As in California in 1978, the fiscal crisis, such as it was, reflected excessive government spending, and the tax increase was just going to provide more money to fund more special-interest projects. As popular opposition rose, the tax hikers realized that their only hope for victory was a combination of stealth and deceit.
Which is where Valentine begins his story. On Friday, June 9, 2000, Valentine received a phone call alerting him that the legislature planned an unpublicized Saturday session to rush the tax through. “This Saturday vote,” Valentine’s informants explained, “was not merely happenstance. It was a concerted effort … to pull the wool over everyone’s eyes.”
Valentine had planned to go swimming with his son. But in a decision that changed Tennessee politics, Valentine, who normally hosted a weekday radio talk show, called his producer and arranged a special Saturday performance: “I knew I couldn’t live with myself if I didn’t at least put up a fight.”
Valentine joined with another talk-show host, Steve Gill, to set up outside the state capitol building. Thousands of citizens soon gathered. Hundreds of others circled the legislature honking their car horns. Plans for an immediate vote collapsed as nervous lawmakers dithered.
The legislature reconvened on Monday, but Valentine and Gill, backed by more protestors and horn-honkers, also returned. Weeks, months, and years of political intrigue ensued.
It’s a story that every citizen should read. Forget a thoughtful debate among statesmen over the merits of an important policy issue. The politicians and interest groups wanted more money. And they stopped at nothing to get it.
Valentine details the intricate legislative maneuvering that ensued. The saga is an entertaining political thriller: sneak attempts to hold a vote, threats and promises made to win support, vilification of opponents, brutish police tactics to curtail protests, fearful politicians cowering before their constituents, and political promises broken.
The end came on May 22, 2002, when — against the odds — the state House defeated the tax. After plotting for years, Democratic Speaker Jimmy Naifeh thought he had the vote wired. But Valentine and other talk-show hosts again called out the crowds. A few yes votes quavered, and Naifeh, after holding the vote open for nearly two hours, finally conceded defeat.
Victory was sweet enough, but the political backwash was equally impressive. Some tax hikers retired. Others were defeated. Sundquist suffered political death, ignored by President Bush when he visited Tennessee in 2002 to campaign for Senate candidate Lamar Alexander.
Although the Tennessee story is the core of Valentine’s book, he also surveys past tax revolts. He looks at the American Revolution, when the Sugar Act, Stamp Act, and Townshend Acts pushed Americans into military action against the greatest empire on earth. Early Americans also took up arms to right tax wrongs in Shays’s Rebellion, the Whiskey Rebellion, and more.

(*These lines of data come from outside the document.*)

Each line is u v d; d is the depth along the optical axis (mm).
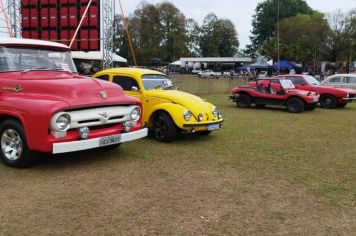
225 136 9664
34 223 4340
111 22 17500
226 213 4723
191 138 9242
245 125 11719
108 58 17516
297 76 18891
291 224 4453
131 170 6422
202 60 83188
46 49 7289
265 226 4387
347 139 9625
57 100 5973
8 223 4328
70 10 17125
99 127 6426
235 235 4156
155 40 84375
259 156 7582
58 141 5855
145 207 4852
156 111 8688
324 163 7137
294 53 59969
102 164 6734
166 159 7191
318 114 15180
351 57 58250
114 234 4117
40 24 17547
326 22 58094
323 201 5176
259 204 5035
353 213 4789
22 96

Citizen militancy, or at least a willingness to rebel over taxes, obviously has ebbed, but the spirit of rebellion remains. And Valentine devotes a chapter to more recent protests, beginning with Proposition 13. Not all initiatives win, but Valentine offers helpful advice on how to organize against the political establishment.
Taxes may be inevitable, but high taxes are not. As Valentine observes, “Low taxes, a good economy, and a great quality of life can certainly coexist.”
But not if politicians have their way with disturbing regularity. Liberty requires eternal vigilance, warned Thomas Jefferson. We can all be thankful that the citizens about whom Phil Valentine writes took Jefferson’s admonition seriously.